The difference between them is determined by the specific point in time in the course of the disease progression when the health promotion is initiated. The primary prevention targets health promotion and protection before disease or dysfunction arise. It includes but it is not limited to immunizations, routine health check-ups, and risk assessments for specific diseases, family planning services and marriage counseling, health education on various threats to well-being. The main goal of primary prevention is to reduce the risk of exposure of the individual and the community to potentially harmful sources.
In comparison, secondary prevention concentrates attention on a timely recognition of health issues and a rapid intervention to lessen health problems. Its main goals are to identify individuals in an initial stage of disease and to limit forthcoming disability. For example, a patient who experiences an acute heart attack can benefit from emergent cardiac stent placement. After this initial step of treatment, the patient will not only need a continual adherence to the recommended regimen, but also making appropriate lifestyle changes in order to prevent further health problems linked to the initial cause of injury.
Health promotion at the secondary level is very important because the patient who experienced a life-altering event may be able to return to prior level of quality of life, in conjunction with the appropriate lifestyle modifications. Some examples of secondary prevention are: teaching self-examination for breast and testicular cancer, yearly screening colonoscopy after 50 years of age, or yearly mammograms after the age of 40. At last, tertiary prevention places emphasis on restoration and rehabilitation with the goal of helping the individual to reinstate an optimal level of functioning.
Chronic disease management is an example where tertiary prevention comes in to assist the client regaining control and quality of life to a certain extent, as permitted by the disease process. Education and support about managing chronic illness at home to prevent complications is part of the tertiary prevention. The levels of prevention can overlap in practice because same interventions can serve different causes. For example, if a person decides to follow the Weight Watchers nutrition plans to lose weight for the reason of increasing overall health and state of well-being, this will be primary level health promotion.

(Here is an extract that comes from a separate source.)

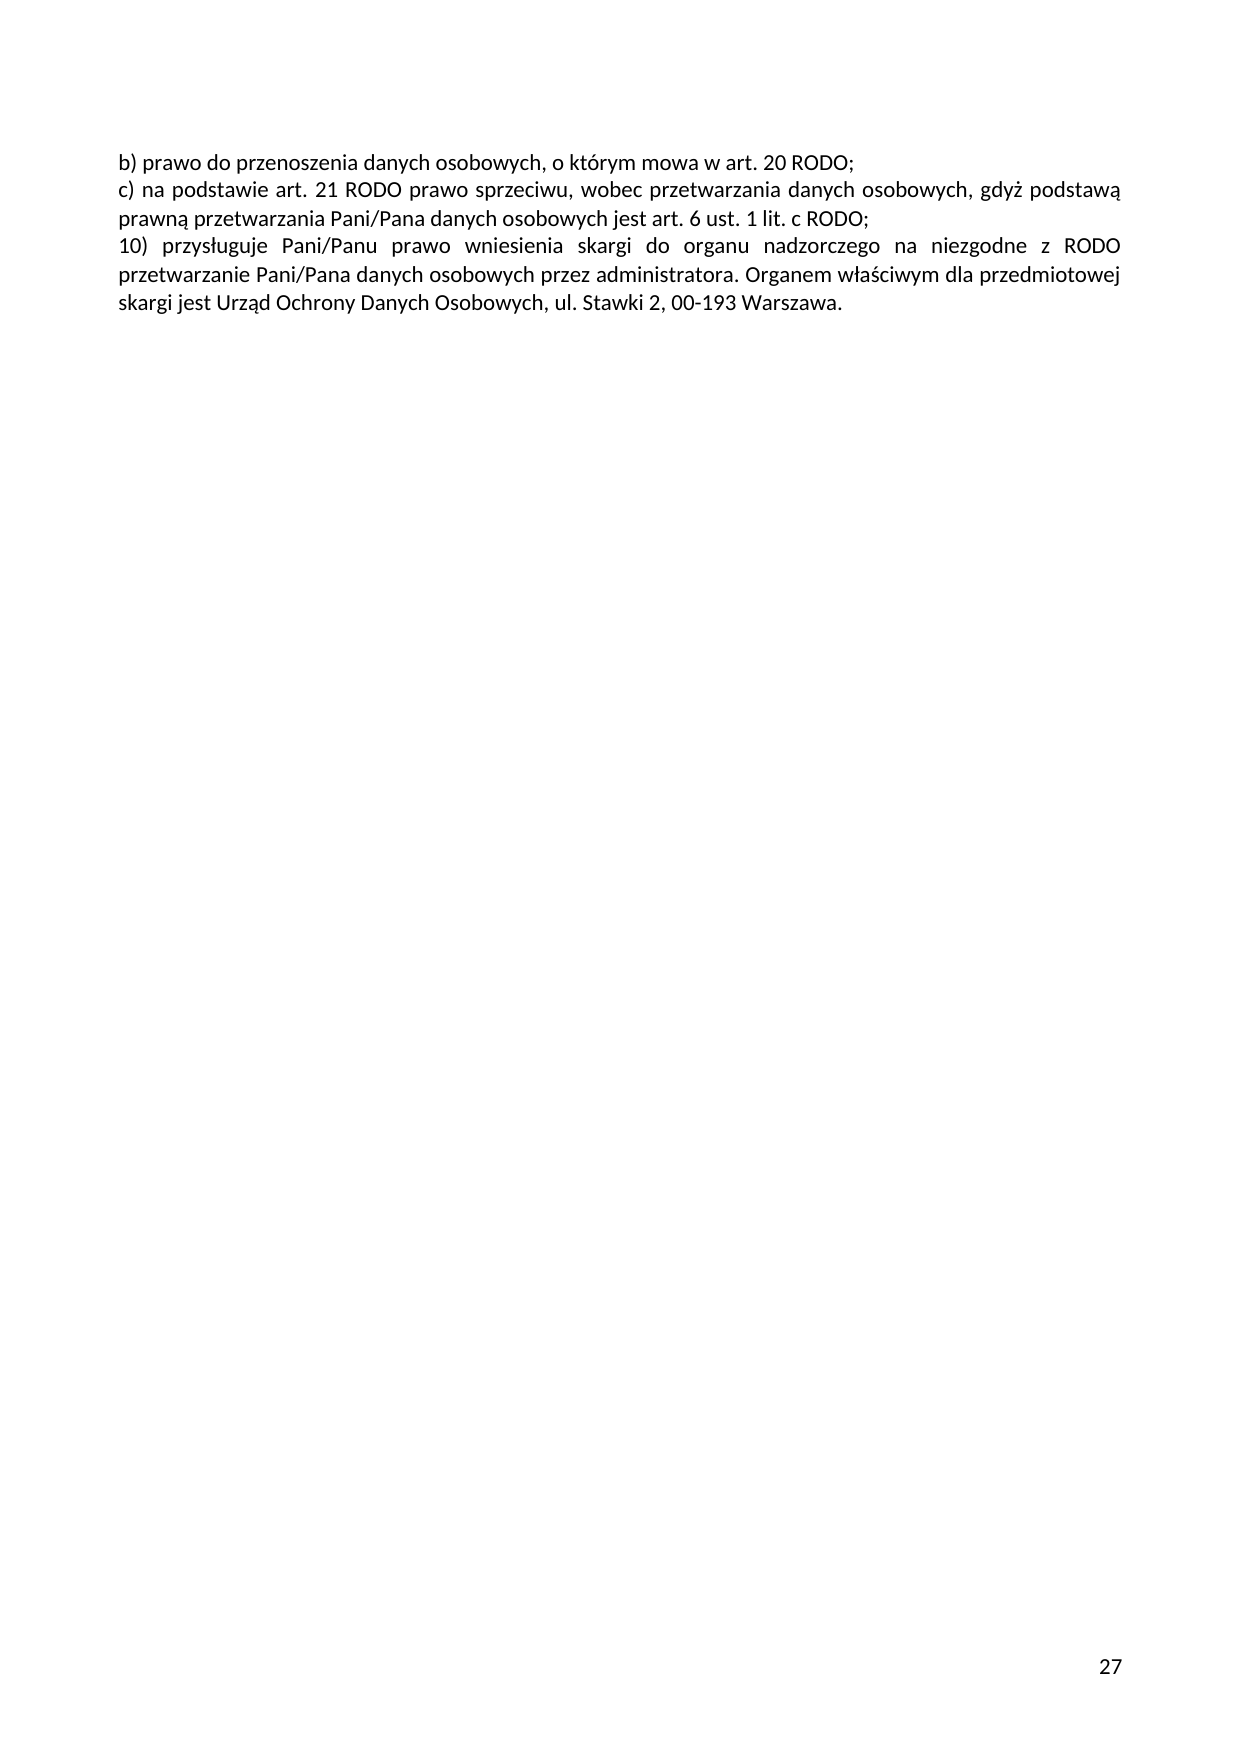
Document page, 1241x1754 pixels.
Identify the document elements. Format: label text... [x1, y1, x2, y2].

text b) prawo do przenoszenia danych osobowych, o którym mowa w art. 20 RODO; [118, 148, 1122, 176]
text 10) przysługuje Pani/Panu prawo wniesienia skargi do organu nadzorczego na niezgodne z RODO przetwarzanie Pani/Pana danych osobowych przez administratora. Organem właściwym dla przedmiotowej skargi jest Urząd Ochrony Danych Osobowych, ul. Stawki 2, 00-193 Warszawa. [118, 232, 1122, 316]
text c) na podstawie art. 21 RODO prawo sprzeciwu, wobec przetwarzania danych osobowych, gdyż podstawą prawną przetwarzania Pani/Pana danych osobowych jest art. 6 ust. 1 lit. c RODO; [118, 176, 1122, 232]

On the other hand, if the same person decides to lose weight with the motivation to decrease the risk for cardiovascular disease, then it is considered a behavior of secondary level of prevention. In conclusion, health promotion is a vital component in society because it helps its citizens reach to a qualitative life. Without health promotion and disease prevention programs, mortality and morbidity would always be our next door neighbor. By health promotion we can see more people laughing, dreaming, and enjoying the excitement of life.